> AIM OF THE TASK: Which lines in the entries contain the string "férfiak"? Show each of them, and treat uppercase and lowercase as different.

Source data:
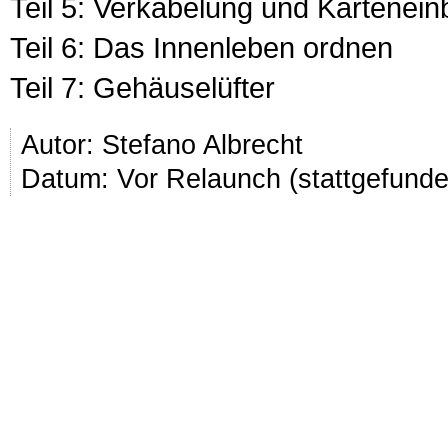
Teil 5: Verkabelung und Kartenei
Teil 6: Das Innenleben ordnen
Teil 7: Gehäuselüfter
Autor:
Stefano Albrecht
Datum: Vor Relaunch (stattgefund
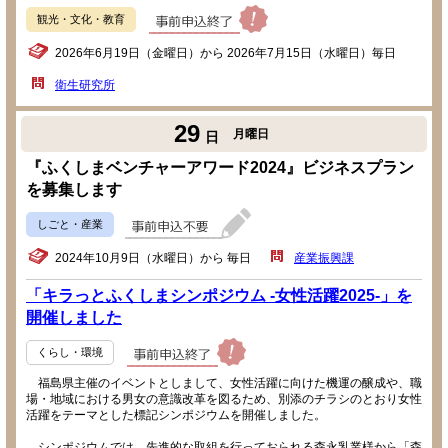
観光・文化・教育
2026年6月19日（金曜日）から 2026年7月15日（水曜日）毎日
衛生研究所
29
月曜日
日
『ふくしまベンチャーアワード2024』ビジネスプラン
を募集します
しごと・産業
2024年10月9日（水曜日）から 毎日
産業振興課
「キラっとふくしまシンポジウム -女性活躍2025-」を
開催しました
くらし・環境
福島県主催のイベントとしまして、女性活躍に向けた機運の醸成や、職
場・地域における男女の意識改革を図るため、別添のチラシのとおり女性
活躍をテーマとした標記シンポジウムを開催しました。
シンポジウムでは、先進的な取組を行っておられる森永乳業様から「森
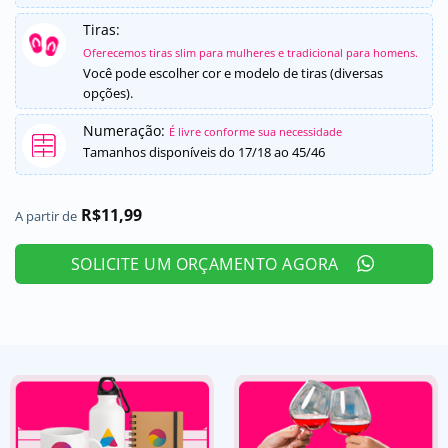
Tiras:
Oferecemos tiras slim para mulheres e tradicional para homens.
Você pode escolher cor e modelo de tiras (diversas
opções).
Numeração:
É livre conforme sua necessidade
Tamanhos disponíveis do 17/18 ao 45/46
R$
11,99
A partir de
SOLICITE UM ORÇAMENTO AGORA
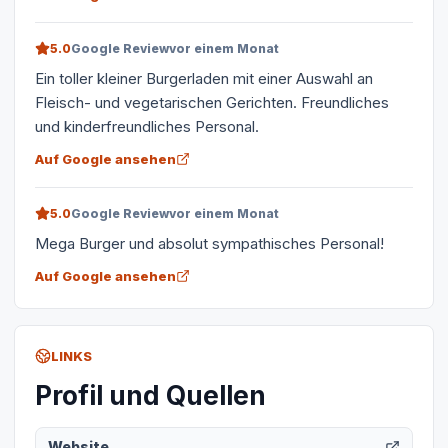
5.0
Google Review
vor einem Monat
Ein toller kleiner Burgerladen mit einer Auswahl an
Fleisch- und vegetarischen Gerichten. Freundliches
und kinderfreundliches Personal.
Auf Google ansehen
5.0
Google Review
vor einem Monat
Mega Burger und absolut sympathisches Personal!
Auf Google ansehen
LINKS
Profil und Quellen
Website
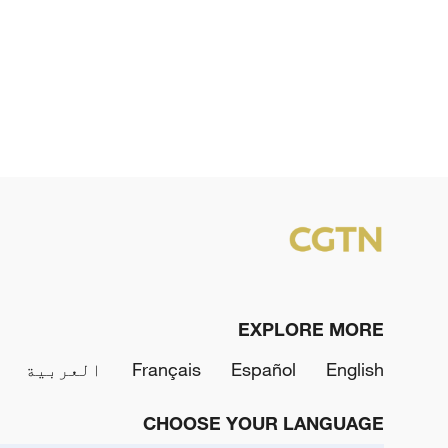
EXPLORE MORE
English
Español
Français
العربية
CHOOSE YOUR LANGUAGE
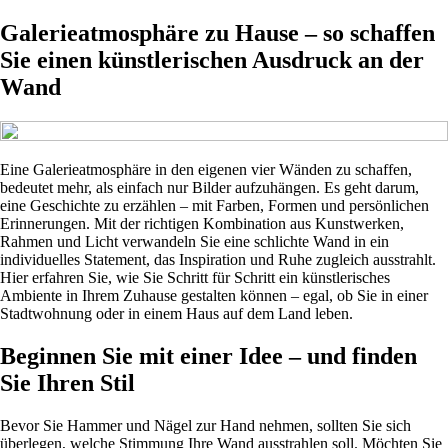
Galerieatmosphäre zu Hause – so schaffen
Sie einen künstlerischen Ausdruck an der
Wand
Eine Galerieatmosphäre in den eigenen vier Wänden zu schaffen,
bedeutet mehr, als einfach nur Bilder aufzuhängen. Es geht darum,
eine Geschichte zu erzählen – mit Farben, Formen und persönlichen
Erinnerungen. Mit der richtigen Kombination aus Kunstwerken,
Rahmen und Licht verwandeln Sie eine schlichte Wand in ein
individuelles Statement, das Inspiration und Ruhe zugleich ausstrahlt.
Hier erfahren Sie, wie Sie Schritt für Schritt ein künstlerisches
Ambiente in Ihrem Zuhause gestalten können – egal, ob Sie in einer
Stadtwohnung oder in einem Haus auf dem Land leben.
Beginnen Sie mit einer Idee – und finden
Sie Ihren Stil
Bevor Sie Hammer und Nägel zur Hand nehmen, sollten Sie sich
überlegen, welche Stimmung Ihre Wand ausstrahlen soll. Möchten Sie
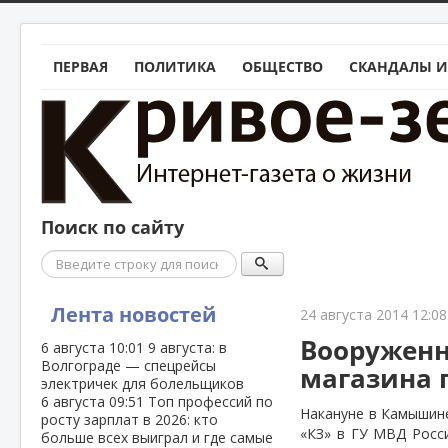
ПЕРВАЯ
ПОЛИТИКА
ОБЩЕСТВО
СКАНДАЛЫ И
Поиск по сайту
Поиск
Лента новостей
24 августа 2014 12:08
Вооруженн
6 августа
10:01
9 августа: в
Волгограде — спецрейсы
магазина 
электричек для болельщиков
6 августа
09:51
Топ профессий по
Накануне в Камышин
росту зарплат в 2026: кто
«КЗ» в ГУ МВД Росс
больше всех выиграл и где самые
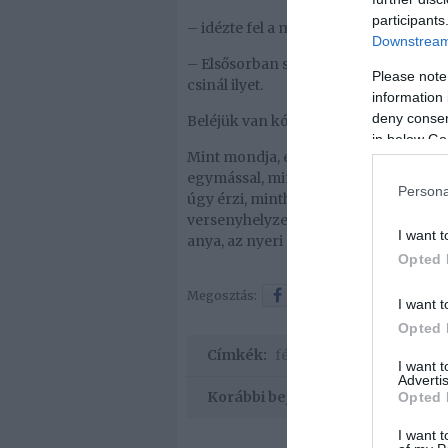
participants
– idézte fel a műsorban Peller Marian
Downstream 
– Elsősorban szerintem azért, hogy k
Please note
csinál ilyet.
information 
deny consent
Beléjük van kódolva
in below Go
Mint mondja, ekkor tudatosult benne
egymással, mint azt bárki gondolná, 
Persona
úgy érzi, mintha a nőkbe alapból, egé
versenyhelyzetet: aki a csinosabb, aki
I want t
anya, az nyeri el a férfiak figyelmét.
Opted 
Megosztás:
Facebook
Twitter
I want t
Opted 
Címkék:
férfiak
,
barátnő
,
Peller 
I want 
Advertis
Korábbi bejegyzések
Opted 
I want t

> SOLUTION:
anya, az nyeri el a férfiak figyelmét.
férfiak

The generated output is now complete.